■ Assignment
Repeat each record below exactly, omitting whatever pictures appear in it.
··· Data excerpts
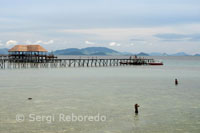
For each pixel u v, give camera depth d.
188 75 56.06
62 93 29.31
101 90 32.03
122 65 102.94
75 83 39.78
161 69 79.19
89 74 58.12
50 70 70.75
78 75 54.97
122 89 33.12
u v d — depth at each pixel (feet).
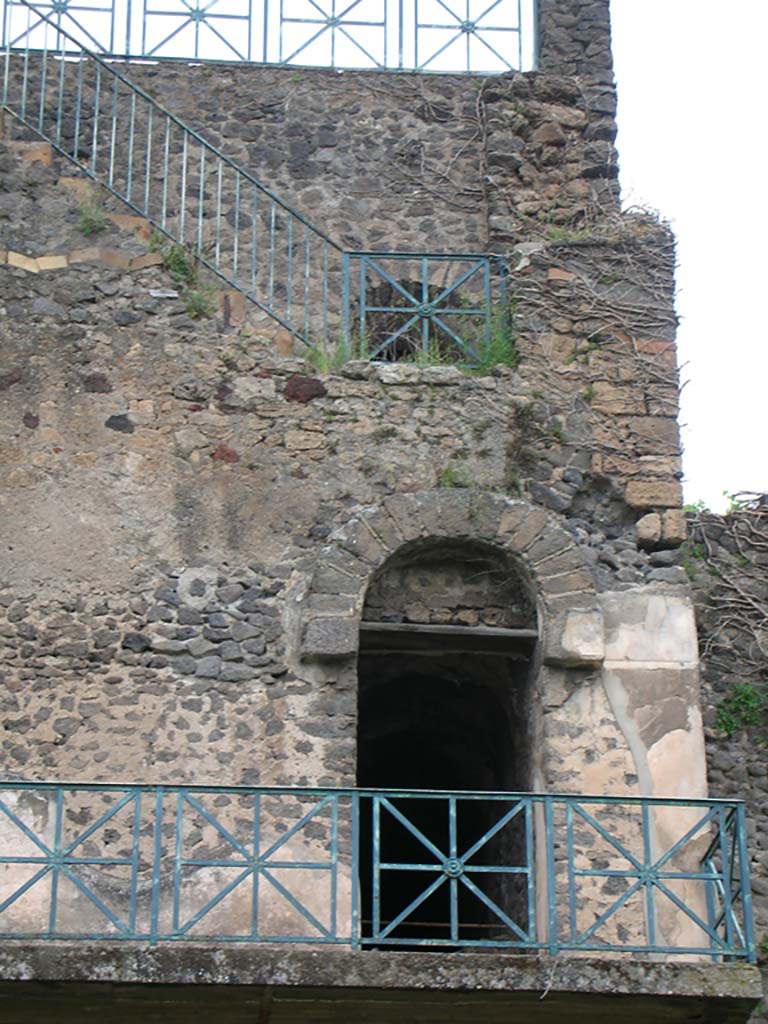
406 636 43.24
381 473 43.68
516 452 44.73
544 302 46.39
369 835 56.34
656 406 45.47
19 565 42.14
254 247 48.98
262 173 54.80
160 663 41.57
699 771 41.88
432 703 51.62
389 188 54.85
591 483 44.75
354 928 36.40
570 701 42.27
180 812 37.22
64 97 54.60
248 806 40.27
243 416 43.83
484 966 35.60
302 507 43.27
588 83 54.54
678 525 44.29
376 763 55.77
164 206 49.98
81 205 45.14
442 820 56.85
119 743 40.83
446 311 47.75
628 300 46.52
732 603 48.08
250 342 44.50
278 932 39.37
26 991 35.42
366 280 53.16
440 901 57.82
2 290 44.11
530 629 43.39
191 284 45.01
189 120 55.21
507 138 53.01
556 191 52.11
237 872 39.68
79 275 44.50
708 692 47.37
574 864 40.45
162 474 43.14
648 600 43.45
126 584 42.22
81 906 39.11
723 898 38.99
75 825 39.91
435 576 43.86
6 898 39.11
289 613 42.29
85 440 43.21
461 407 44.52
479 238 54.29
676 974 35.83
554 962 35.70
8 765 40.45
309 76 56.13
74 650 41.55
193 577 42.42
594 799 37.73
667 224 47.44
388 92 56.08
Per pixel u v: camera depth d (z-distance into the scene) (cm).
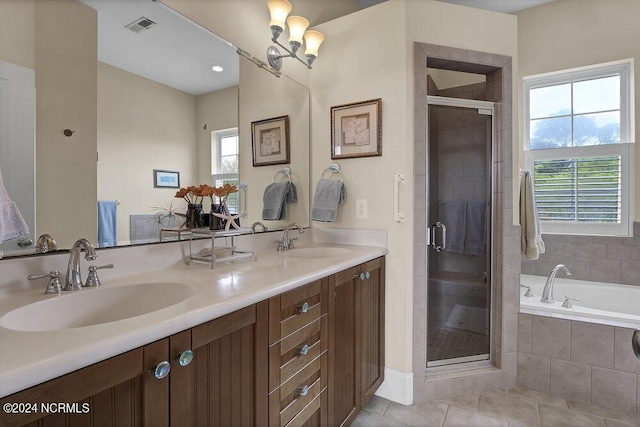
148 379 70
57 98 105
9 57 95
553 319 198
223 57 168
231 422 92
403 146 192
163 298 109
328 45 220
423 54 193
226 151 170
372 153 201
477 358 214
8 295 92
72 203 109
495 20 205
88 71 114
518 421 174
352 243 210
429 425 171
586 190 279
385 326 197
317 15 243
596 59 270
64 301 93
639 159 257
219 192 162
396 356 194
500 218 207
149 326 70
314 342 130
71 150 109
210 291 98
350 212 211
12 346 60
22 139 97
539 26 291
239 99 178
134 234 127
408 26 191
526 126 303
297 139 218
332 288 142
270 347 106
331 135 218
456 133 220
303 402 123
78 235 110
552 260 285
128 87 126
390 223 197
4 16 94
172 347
······
■ Solved problem
For each pixel u v, give camera depth d.
188 75 56.06
62 93 29.31
101 90 32.03
122 65 102.94
75 83 39.78
161 69 79.19
89 74 58.12
50 70 70.75
78 75 54.97
122 89 33.12
u v d — depth at each pixel (feet).
406 636 43.24
381 473 43.68
516 452 44.73
544 302 46.39
369 835 56.34
656 406 45.47
19 565 42.14
254 247 48.98
262 173 54.80
160 663 41.57
699 771 41.88
432 703 51.62
389 188 54.85
591 483 44.75
354 928 36.40
570 701 42.27
180 812 37.22
64 97 54.60
248 806 40.27
243 416 43.83
484 966 35.60
302 507 43.27
588 83 54.54
678 525 44.29
376 763 55.77
164 206 49.98
81 205 45.14
442 820 56.85
119 743 40.83
446 311 47.75
628 300 46.52
732 603 48.08
250 342 44.50
278 932 39.37
26 991 35.42
366 280 53.16
440 901 57.82
2 290 44.11
530 629 43.39
191 284 45.01
189 120 55.21
507 138 53.01
556 191 52.11
237 872 39.68
79 275 44.50
708 692 47.37
574 864 40.45
162 474 43.14
648 600 43.45
126 584 42.22
81 906 39.11
723 898 38.99
75 825 39.91
435 576 43.86
6 898 39.11
289 613 42.29
85 440 43.21
461 407 44.52
479 238 54.29
676 974 35.83
554 962 35.70
8 765 40.45
309 76 56.13
74 650 41.55
193 577 42.42
594 799 37.73
667 224 47.44
388 92 56.08
Per pixel u v: camera depth d (z-distance into the scene) (cm).
148 379 70
57 98 105
9 57 95
553 319 198
223 57 168
231 422 92
403 146 192
163 298 109
328 45 220
423 54 193
226 151 170
372 153 201
477 358 214
8 295 92
72 203 109
495 20 205
88 71 114
518 421 174
352 243 210
429 425 171
586 190 279
385 326 197
317 15 243
596 59 270
64 301 93
639 159 257
219 192 162
396 356 194
500 218 207
149 326 70
314 342 130
71 150 109
210 291 98
350 212 211
12 346 60
22 139 97
539 26 291
239 99 178
134 234 127
408 26 191
526 126 303
297 139 218
332 288 142
270 347 106
331 135 218
456 133 220
303 402 123
78 235 110
552 260 285
128 87 126
390 223 197
4 16 94
172 347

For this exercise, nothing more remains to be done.